Sabtu, 12 November 2011

Kami Berbaring, Tak Ada Lagi Kata

Malam itu aku menginap di pinggir pantai, di rumah Paijo maksudku, di daerah pesisir. Kami berlima(bener ra yo? lali aku), Sebut saja Paijo, Legimin, Kliwon, Ponijo, dan aku sendiri. Sebenarnya sabtu itu h-2 ujian mid semester. Entah apa yang ada di benakku dan teman-temanku sehingga kami bukannya belajar di rumah, tapi malah rela menghabiskan satu jam perjalanan jauh ke selatan. Kami tiba di sana saat isya’. Perjalanan yang melelahkan. Agenda kami malam itu belajar. Terlaksana, walau hanya 1 jam. Godaan untuk mengobrol ternyata sangat besar. Parah! Jam 9 mata kami sudah berat. Sungguh menggiurkan kasur itu. Akhirnya satu persatu temanku mulai berbaring. Tapi seperti biasa, jika sudah pada posisi ini kami selalu punya bahan bercerita. Sesi mendengarkan yang asyik bagiku.

Temanku Kliwon tertidur, disusul Paijo. Aku masih mendengarkan kedua temanku Ponijo dan Legimin bercerita. Ternyata si Kliwon belum sepenuhnya tertidur, terkadang dia menanggapi apa yang kami ceritakan. Tiba-tiba Kliwon berdiri, mau sholat katanya. Dia turun, mencari kamar mandi. Tak lama kemudian Kliwon kembali. Kami masih asyik bercerita. Kliwon menggelar sajadah, lalu memulai sholat. “Kiblat orang mengantuk ternyata bisa berubah ya,” pikirku. Detik itu juga kami heboh, tertawa selepas-lepasnya. Sampai perutku sakit rasanya. Satu lagi yang konyol, namun sepertinya tak layak kuceritakan di sini. Yasudah, lupakan.

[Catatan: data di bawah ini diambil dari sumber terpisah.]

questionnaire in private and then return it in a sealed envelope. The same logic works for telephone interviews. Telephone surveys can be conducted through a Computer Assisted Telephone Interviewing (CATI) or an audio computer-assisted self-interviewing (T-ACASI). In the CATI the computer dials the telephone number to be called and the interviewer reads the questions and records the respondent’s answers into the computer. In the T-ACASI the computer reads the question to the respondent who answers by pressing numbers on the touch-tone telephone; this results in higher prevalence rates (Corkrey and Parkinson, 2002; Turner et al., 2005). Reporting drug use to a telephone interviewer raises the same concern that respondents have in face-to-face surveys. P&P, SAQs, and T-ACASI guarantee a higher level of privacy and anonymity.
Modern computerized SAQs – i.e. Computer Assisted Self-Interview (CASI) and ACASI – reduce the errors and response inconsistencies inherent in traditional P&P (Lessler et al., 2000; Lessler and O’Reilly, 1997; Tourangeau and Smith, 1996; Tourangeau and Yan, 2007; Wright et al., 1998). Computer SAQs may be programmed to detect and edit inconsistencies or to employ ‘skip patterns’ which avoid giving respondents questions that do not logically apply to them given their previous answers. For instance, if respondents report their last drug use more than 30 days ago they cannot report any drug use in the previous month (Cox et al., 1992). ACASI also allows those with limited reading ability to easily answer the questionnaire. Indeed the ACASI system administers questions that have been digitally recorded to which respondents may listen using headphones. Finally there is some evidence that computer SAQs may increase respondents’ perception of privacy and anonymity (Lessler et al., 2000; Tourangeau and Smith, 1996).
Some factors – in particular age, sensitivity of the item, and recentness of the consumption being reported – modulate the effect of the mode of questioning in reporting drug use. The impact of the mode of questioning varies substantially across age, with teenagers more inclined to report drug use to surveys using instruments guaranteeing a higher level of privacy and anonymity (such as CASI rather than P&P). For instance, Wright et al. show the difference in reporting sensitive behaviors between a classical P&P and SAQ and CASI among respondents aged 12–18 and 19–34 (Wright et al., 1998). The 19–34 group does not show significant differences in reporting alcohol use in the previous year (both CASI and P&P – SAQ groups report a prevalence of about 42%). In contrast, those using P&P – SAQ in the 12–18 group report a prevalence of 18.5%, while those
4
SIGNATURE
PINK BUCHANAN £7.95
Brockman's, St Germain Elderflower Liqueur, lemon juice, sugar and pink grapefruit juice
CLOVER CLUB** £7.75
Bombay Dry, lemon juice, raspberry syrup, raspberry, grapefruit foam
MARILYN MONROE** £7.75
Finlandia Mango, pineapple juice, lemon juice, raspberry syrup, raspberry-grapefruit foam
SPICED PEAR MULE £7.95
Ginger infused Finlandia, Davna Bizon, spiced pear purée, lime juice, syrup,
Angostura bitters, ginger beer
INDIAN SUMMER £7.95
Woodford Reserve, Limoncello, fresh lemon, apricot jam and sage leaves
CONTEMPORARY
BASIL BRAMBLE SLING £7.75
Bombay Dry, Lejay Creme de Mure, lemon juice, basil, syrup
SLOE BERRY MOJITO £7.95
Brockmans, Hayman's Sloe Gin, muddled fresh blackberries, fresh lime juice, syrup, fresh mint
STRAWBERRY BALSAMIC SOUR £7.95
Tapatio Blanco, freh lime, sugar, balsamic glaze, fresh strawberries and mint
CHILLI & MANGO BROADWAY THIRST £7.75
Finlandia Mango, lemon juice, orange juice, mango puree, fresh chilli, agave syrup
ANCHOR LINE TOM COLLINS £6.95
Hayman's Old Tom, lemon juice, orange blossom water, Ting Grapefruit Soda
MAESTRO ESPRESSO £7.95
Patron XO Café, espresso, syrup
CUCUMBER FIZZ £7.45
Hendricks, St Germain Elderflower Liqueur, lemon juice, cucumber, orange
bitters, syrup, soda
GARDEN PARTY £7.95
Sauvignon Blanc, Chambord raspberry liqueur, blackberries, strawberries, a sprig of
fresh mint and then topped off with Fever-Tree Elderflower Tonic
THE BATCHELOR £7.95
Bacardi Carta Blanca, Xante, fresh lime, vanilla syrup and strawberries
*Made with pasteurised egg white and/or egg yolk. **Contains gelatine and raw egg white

Semua sudah tertidur, tapi bukan aku. Di saat-saat seperti ini kelima inderaku semakin sensitif. Sayup-sayup kudengar suara gamelan. Jauh, suaranya sangat jauh. Merinding aku dibuatnya. Bayangkan saja, sudah diatas jam 11, di rumah yang dikelilingi kebun penuh pohon, tanpa penerangan sedikit pun, membuat pikiranku melayang kemana-mana. Dalam pikiran-pikiran seperti itu, dengan beragam kekhawatiran tentang ujian mid semester lusa, entah bagaimana akhirnya aku tertidur.

“Iyuung!!!” keheningan terpecahkan oleh suara si Paijo. Mimpiku buyar. Aku, Kliwon, dan Legimin bangun serentak, bereaksi dengan gerakan yang identik. Kulihat temanku Paijo menggeliat memegang kakinya, kesakitan. Tampaknya dia kram. “Sudah biasa,” katanya. Sempat kami tertawa, mereka ulang kejadian luar biasa malam itu. Gila saja, saat itu dini hari kawan. Entah jam berapa, tapi kutahu itu belum pagi. Ah, terserah lah. Aku lebih tertarik pada bantal di belakangku. Tampaknya teman-temanku pun sepikiran. Kami berbaring, tak ada lagi kata. Saat itu aku sadar, di luar hujan.